Document segment:
The guy behind the repair-shop counter would not accept credit cards even though, a few days before, his boss said they would. I argue, try to get him to understand that his boss said different, “JUST TWO DAYS AGO!” Young and short of cash, a credit card is all I have. Clearly, I am not getting my VCR back any time soon.

So, I get up in the guy’s face and let him have it. He quickly backs down, says he will deliver it within the hour to my apartment around the corner. I go home and wait, and wait some more. After a while I figure the guy isn’t coming so I storm back up Columbus Avenue, slam the door open, and go inside. The guy stands behind the counter with a certain look on his face.

“You scared me before but not any more,” he shouts at the top of his lungs. “You are never getting your VCR back.”

“Oh, yes I am,” and I make a move to the back room. I almost make it but the guy jumps up and blocks my way. We stand there inches from each other, eyeball to popping eyeball until the guy’s friend intervenes. He touches my shoulder and rather gently says, “Let me handle this. Go away and come back in a while.”

Immediately upon leaving the store, I am overcome with remorse. I really lost my temper. I am embarrassed. I walk a few blocks to a liquor store and pick up a bottle of scotch.

A few minutes later I open the door to repair shop and step inside. All eyes turns to me. All conversation stops. I walk up to the guy who is now sitting at a desk. I reach into my bag, pull out the scotch, bang it down on his desk and say, “drink with me.”

Total, almost gasping, silence, and then spontaneous uproarious laughter from everyone in the store, led by the guy himself.

The guy produces glasses and everyone in the store stands around sipping scotch. I notice he is not really drinking just putting the glass to his lips. I figure he’s Muslim. No matter. We shake hands about a million times. We hug each other and pound each other on the back. He gives me my VCR and says to pay him in a few days.

When I was in my twenties, I used to rage at waiters and others but mostly at cabdrivers. Once a cabbie picked me up at LaGuardia. I tell him the way to go. He makes a massively wrong turn and we head into deeper Queens rather than toward sweet Manhattan.

Supplied data:
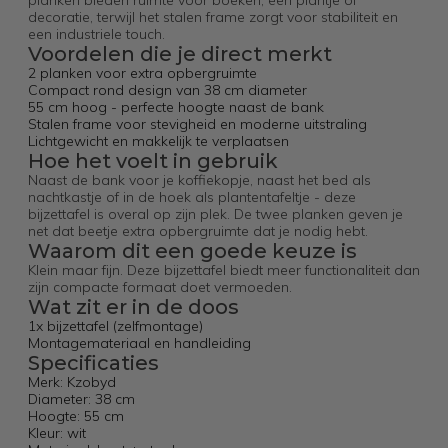
planken bieden ruimte voor boeken, een plantje of
decoratie, terwijl het stalen frame zorgt voor stabiliteit en
een industriele touch.
Voordelen die je direct merkt
2 planken voor extra opbergruimte
Compact rond design van 38 cm diameter
55 cm hoog - perfecte hoogte naast de bank
Stalen frame voor stevigheid en moderne uitstraling
Lichtgewicht en makkelijk te verplaatsen
Hoe het voelt in gebruik
Naast de bank voor je koffiekopje, naast het bed als
nachtkastje of in de hoek als plantentafeltje - deze
bijzettafel is overal op zijn plek. De twee planken geven je
net dat beetje extra opbergruimte dat je nodig hebt.
Waarom dit een goede keuze is
Klein maar fijn. Deze bijzettafel biedt meer functionaliteit dan
zijn compacte formaat doet vermoeden.
Wat zit er in de doos
1x bijzettafel (zelfmontage)
Montagemateriaal en handleiding
Specificaties
Merk: Kzobyd
Diameter: 38 cm
Hoogte: 55 cm
Kleur: wit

Questions on the material:
[a] List every proper place name that appears in the story about the VCR repair shop.
[b] Pick up the story about the VCR repair shop and the cabdriver after its last sentence, and keep going.
The material has nothing to do with the text.

Answers below:
[a] Columbus Avenue, LaGuardia, Queens, Manhattan

[b]
Of course, I yell at the guy. He screams at me. He makes more wrong turns. We fight some more. We drive and drive. Finally, he reaches into a bag on the front seat of his cab, “You want an orange?” I eat it. He offers me a sandwich, which I decline. We laugh and talk. He invites me to his house for dinner with his family.

Note: in neither story is there a groveling apology. There is a gesture – drink with me, have an orange – and all is well. One of the many things women do not understand about men is how quickly we can overcome anger, offer peace offerings, become non-combatants and fast friends, seemingly on the turn of a dime.

Men know this from the playground. What man has not become best friends with a guy he had a dust-up with on the playground way back when, or maybe even in a saloon later on? Women tend to linger on hurts and slights and fights. Men usually forget, and fast.

I cannot defend my actions from twenty-five years ago. Though they had happy and even funny endings, they went way to far. These were not displays of righteous anger. And I am grateful that such anger has left me.

There is little question there seems to be an epidemic of male rage these days. I wonder if it is due in part to our overly feminized age. We live in an age that devalues most manly virtues and any manly flash of temper, however minor, is viewed with horror.

When I started out in the world, getting chewed out by the boss was a rite of passage. Now it’s viewed practically as assault.

They say John McCain – he of the old school – has a temper. He has chewed out more than a few, and three years ago the enemies of his presidential aspirations said he was “mentally unbalanced” because of it.

You get the feeling that our age would be uncomfortable with Jesus telling people that they are “whited sepulchers.” “Whited sepulchers. He said that? That’s so mean.”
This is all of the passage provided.